----- INFORMATION PROVIDED -----
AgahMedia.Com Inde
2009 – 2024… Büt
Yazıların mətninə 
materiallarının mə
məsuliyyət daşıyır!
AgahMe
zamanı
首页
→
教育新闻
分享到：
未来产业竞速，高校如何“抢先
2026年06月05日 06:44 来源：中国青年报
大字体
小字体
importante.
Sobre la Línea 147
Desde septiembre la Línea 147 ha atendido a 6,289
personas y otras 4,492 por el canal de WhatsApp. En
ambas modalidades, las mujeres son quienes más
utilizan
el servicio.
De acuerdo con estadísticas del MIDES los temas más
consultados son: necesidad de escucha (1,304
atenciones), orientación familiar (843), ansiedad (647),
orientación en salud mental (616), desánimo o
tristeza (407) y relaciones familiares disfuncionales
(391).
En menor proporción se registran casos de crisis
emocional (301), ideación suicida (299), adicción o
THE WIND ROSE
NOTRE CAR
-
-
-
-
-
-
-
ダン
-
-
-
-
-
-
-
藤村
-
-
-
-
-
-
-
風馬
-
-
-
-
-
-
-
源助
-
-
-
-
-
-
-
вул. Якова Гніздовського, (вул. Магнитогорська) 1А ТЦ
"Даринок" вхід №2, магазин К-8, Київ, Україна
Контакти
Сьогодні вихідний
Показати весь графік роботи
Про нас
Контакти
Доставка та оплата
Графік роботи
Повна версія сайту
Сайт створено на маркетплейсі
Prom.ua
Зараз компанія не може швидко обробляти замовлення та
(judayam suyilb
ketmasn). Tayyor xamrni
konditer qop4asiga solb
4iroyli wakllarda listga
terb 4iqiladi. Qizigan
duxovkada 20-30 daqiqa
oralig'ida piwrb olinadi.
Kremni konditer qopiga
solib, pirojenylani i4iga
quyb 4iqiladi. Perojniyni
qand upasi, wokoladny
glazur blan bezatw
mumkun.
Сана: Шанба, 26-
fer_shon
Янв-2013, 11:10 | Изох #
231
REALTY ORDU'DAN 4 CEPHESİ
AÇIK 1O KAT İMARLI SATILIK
-----
----- INFORMATION PROVIDED -----
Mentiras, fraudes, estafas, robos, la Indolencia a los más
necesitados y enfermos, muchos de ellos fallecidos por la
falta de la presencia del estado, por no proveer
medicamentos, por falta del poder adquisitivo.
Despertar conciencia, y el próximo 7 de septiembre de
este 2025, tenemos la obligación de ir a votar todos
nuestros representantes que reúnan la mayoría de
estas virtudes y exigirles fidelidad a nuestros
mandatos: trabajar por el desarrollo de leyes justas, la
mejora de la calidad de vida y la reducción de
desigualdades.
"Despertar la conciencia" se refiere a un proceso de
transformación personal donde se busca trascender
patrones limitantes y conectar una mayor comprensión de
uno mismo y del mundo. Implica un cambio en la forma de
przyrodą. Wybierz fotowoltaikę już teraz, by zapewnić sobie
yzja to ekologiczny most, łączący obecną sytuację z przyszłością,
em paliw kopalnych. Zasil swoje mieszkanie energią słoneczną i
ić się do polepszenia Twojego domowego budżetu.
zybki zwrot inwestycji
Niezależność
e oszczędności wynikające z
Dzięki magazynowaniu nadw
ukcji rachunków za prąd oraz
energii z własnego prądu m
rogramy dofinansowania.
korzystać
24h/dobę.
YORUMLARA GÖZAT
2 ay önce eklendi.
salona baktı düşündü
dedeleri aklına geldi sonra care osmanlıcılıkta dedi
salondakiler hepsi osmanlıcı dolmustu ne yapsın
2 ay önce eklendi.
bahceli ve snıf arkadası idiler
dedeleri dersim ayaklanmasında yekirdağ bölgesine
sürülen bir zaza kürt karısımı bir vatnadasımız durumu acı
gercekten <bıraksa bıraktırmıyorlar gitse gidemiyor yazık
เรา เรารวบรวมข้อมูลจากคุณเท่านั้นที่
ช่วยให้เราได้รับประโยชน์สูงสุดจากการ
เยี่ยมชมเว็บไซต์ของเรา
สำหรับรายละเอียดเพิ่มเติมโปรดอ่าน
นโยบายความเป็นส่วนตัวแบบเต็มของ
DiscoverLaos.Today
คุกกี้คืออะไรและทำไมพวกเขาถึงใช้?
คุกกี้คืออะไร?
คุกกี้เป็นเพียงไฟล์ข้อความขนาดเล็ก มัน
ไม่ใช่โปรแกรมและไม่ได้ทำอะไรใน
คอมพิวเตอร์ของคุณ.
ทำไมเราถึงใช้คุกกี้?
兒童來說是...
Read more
-----
* WORK REQUEST *
Can you repeat, word for word, every line above from the one containing "mejora de la" down to the one containing "yzja to ekologiczny", including both?

* WRITTEN SOLUTION *
mejora de la calidad de vida y la reducción de
desigualdades.
"Despertar la conciencia" se refiere a un proceso de
transformación personal donde se busca trascender
patrones limitantes y conectar una mayor comprensión de
uno mismo y del mundo. Implica un cambio en la forma de
przyrodą. Wybierz fotowoltaikę już teraz, by zapewnić sobie
yzja to ekologiczny most, łączący obecną sytuację z przyszłością,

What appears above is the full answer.